NOAA is also receiving $828 million in the disaster supplement. About half the money will go to acquiring aircraft capable of flying into hurricanes, known as Hurricane Hunters. NOAA commonly receives special appropriations following major natural disasters, and the Infrastructure Investment and Jobs Act and the IRA are further providing the agency with more than $6 billion over the next five years.
U.S. Geological Survey
The USGS budget is increasing 7% to nearly $1.5 billion, about a third of the requested increase. The additional money is distributed across programs that research natural hazards preparedness, energy and mineral resources, ecosystems, and water resources.
USGS is also receiving the funding it requested for construction of a new minerals research facility at the Colorado School of Mines, which was partially funded by the Infrastructure Investment and Jobs Act. The infrastructure law is also supplementing the Earth MRI mineral resources mapping initiative with $64 million this fiscal year, while the IRA has just given a one-time $23.5 million boost to the agency’s 3D Elevation Program.

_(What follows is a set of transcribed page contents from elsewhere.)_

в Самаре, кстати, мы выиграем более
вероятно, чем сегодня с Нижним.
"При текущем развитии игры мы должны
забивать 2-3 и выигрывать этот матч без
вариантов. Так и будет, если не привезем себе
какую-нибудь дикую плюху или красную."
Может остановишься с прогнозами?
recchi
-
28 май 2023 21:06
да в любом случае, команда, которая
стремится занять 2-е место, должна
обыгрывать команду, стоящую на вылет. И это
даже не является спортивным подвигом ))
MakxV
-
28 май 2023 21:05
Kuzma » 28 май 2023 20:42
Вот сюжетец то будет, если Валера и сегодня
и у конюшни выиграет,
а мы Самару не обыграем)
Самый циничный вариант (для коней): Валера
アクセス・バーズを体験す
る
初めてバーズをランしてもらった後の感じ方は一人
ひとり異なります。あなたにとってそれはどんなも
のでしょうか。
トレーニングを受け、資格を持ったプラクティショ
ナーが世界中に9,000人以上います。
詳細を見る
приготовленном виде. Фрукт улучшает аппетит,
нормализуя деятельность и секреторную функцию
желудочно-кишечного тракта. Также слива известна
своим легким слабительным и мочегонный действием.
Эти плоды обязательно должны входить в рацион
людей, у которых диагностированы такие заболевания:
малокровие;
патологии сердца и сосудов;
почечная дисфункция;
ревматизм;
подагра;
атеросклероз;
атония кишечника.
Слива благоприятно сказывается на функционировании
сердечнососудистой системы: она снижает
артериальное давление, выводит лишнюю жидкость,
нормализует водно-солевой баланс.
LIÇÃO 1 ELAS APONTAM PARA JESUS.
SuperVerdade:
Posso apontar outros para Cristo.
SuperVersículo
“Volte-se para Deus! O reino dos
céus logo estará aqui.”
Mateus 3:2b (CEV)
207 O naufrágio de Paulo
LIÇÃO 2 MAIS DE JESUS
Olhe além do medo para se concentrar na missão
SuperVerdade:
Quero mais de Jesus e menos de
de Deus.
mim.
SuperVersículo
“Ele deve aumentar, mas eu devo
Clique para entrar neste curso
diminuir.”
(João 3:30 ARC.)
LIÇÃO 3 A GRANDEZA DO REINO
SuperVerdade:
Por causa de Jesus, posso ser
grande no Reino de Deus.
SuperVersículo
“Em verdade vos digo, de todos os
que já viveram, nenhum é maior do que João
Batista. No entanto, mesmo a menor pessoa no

National Institutes of Health
NIH’s base budget is increasing 6% to $47.5 billion, excluding funding for the new Advanced Research Projects Agency for Health. ARPA–H is a signature initiative of President Biden, who requested $5 billion for it this year within NIH’s budget. However, Congress appropriated $1.5 billion to it, a 50% increase over its inaugural budget, through an account external to NIH.
The spending legislation resolves a longstanding dispute over ARPA–H’s relationship to NIH by placing it within the larger agency while requiring that the budget request for it be handled separately. The legislation also grants the secretary of health and human services authority to exempt ARPA–H from NIH policies and requires it to be headquartered away from the main NIH campus with offices in at least three geographic areas.
Critics have argued that making ARPA–H independent of NIH would help it develop a distinct culture of innovation and that housing it in NIH could sap resources from existing NIH programs. The Biden administration advocated for keeping the two agencies tied together, pointing particularly to NIH’s established administrative capacity as a resource ARPA–H can draw on as it finds its footing.